The first line of the listing opens the range and the line with "March 27, 2013" closes it; repeat those lines and all between them word for word, leaving out the pictures.

→ **Exercise input**
-------------------------

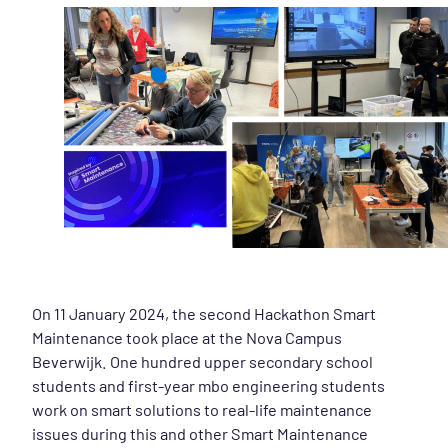
On 11 January 2024, the second Hackathon Smart
Maintenance took place at the Nova Campus
Beverwijk. One hundred upper secondary school
students and first-year mbo engineering students
work on smart solutions to real-life maintenance
issues during this and other Smart Maintenance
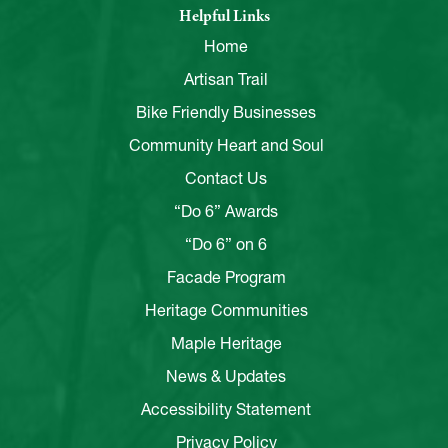
Helpful Links
Home
Artisan Trail
Bike Friendly Businesses
Community Heart and Soul
Contact Us
“Do 6” Awards
“Do 6” on 6
Facade Program
Heritage Communities
Maple Heritage
News & Updates
Accessibility Statement
Privacy Policy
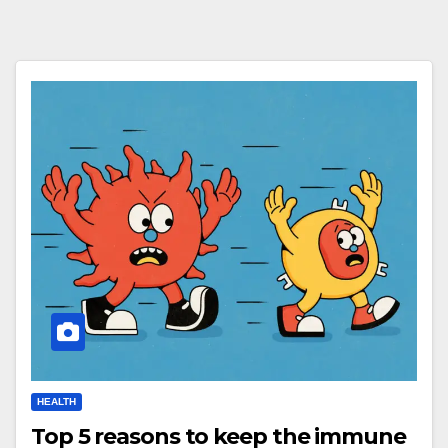
HEALTH
Top 5 reasons to keep the immune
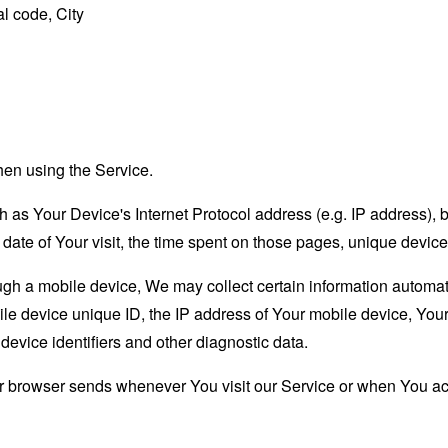
l code, City
hen using the Service.
as Your Device's Internet Protocol address (e.g. IP address), 
d date of Your visit, the time spent on those pages, unique device
 a mobile device, We may collect certain information automatical
le device unique ID, the IP address of Your mobile device, Your
evice identifiers and other diagnostic data.
ur browser sends whenever You visit our Service or when You ac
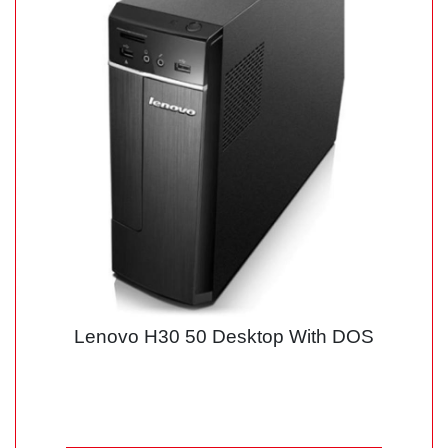
Lenovo H30 50 Desktop With DOS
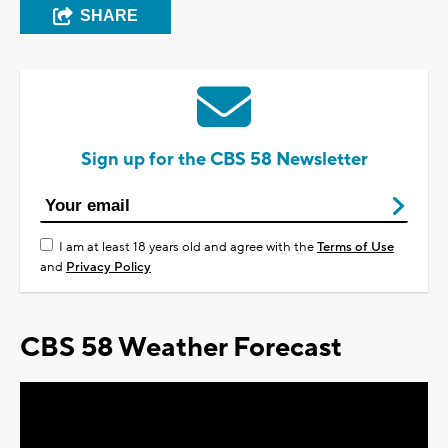
SHARE
Sign up for the CBS 58 Newsletter
I am at least 18 years old and agree with the
Terms of Use
and
Privacy Policy
CBS 58 Weather Forecast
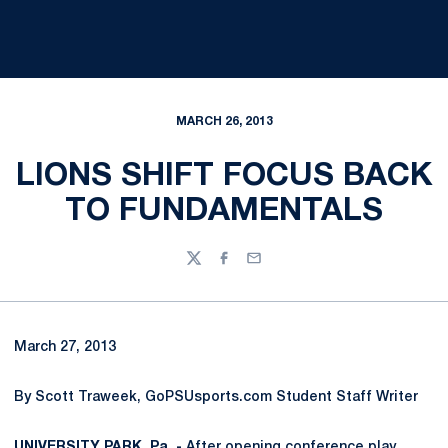
MARCH 26, 2013
LIONS SHIFT FOCUS BACK
TO FUNDAMENTALS
Twitter
Facebook
Email
March 27, 2013
By Scott Traweek, GoPSUsports.com Student Staff Writer
UNIVERSITY PARK, Pa. -
After opening conference play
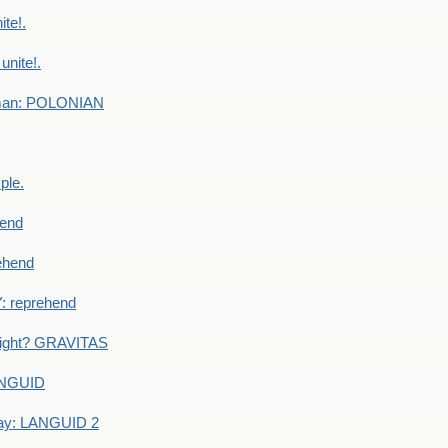
te!.
nite!.
e man: POLONIAN
ple.
end
ehend
 reprehend
eight? GRAVITAS
ANGUID
ay: LANGUID 2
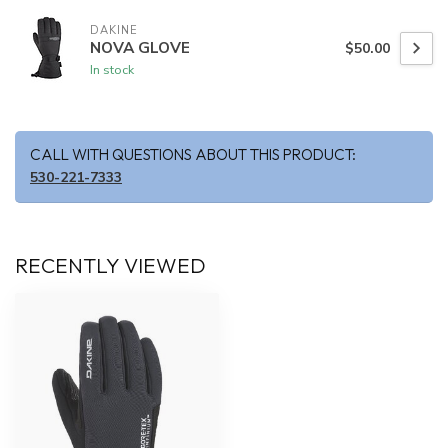
DAKINE
NOVA GLOVE
$50.00
In stock
CALL WITH QUESTIONS ABOUT THIS PRODUCT:
530-221-7333
RECENTLY VIEWED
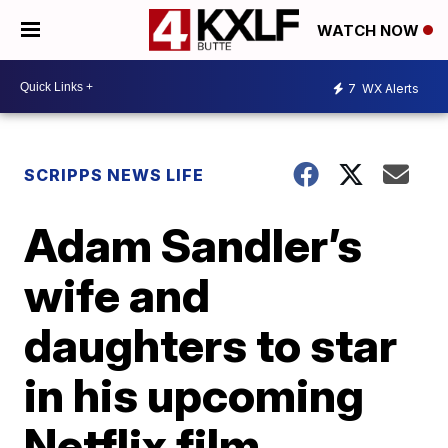
WATCH NOW
7
WX Alerts
SCRIPPS NEWS LIFE
Adam Sandler’s
wife and
daughters to star
in his upcoming
Netflix film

-------------------------

→ **Completed task**
On 11 January 2024, the second Hackathon Smart
Maintenance took place at the Nova Campus
Beverwijk. One hundred upper secondary school
students and first-year mbo engineering students
work on smart solutions to real-life maintenance
issues during this and other Smart Maintenance
Helpful Links
Home
Artisan Trail
Bike Friendly Businesses
Community Heart and Soul
Contact Us
“Do 6” Awards
“Do 6” on 6
Facade Program
Heritage Communities
Maple Heritage
News & Updates
Accessibility Statement
Privacy Policy
HEALTH
Top 5 reasons to keep the immune
l code, City
hen using the Service.
as Your Device's Internet Protocol address (e.g. IP address), 
d date of Your visit, the time spent on those pages, unique device
 a mobile device, We may collect certain information automatical
le device unique ID, the IP address of Your mobile device, Your
evice identifiers and other diagnostic data.
ur browser sends whenever You visit our Service or when You ac
Lenovo H30 50 Desktop With DOS
SHARE
Sign up for the CBS 58 Newsletter
I am at least 18 years old and agree with the
Terms of Use
and
Privacy Policy
CBS 58 Weather Forecast
MARCH 26, 2013
LIONS SHIFT FOCUS BACK
TO FUNDAMENTALS
Twitter
Facebook
Email
March 27, 2013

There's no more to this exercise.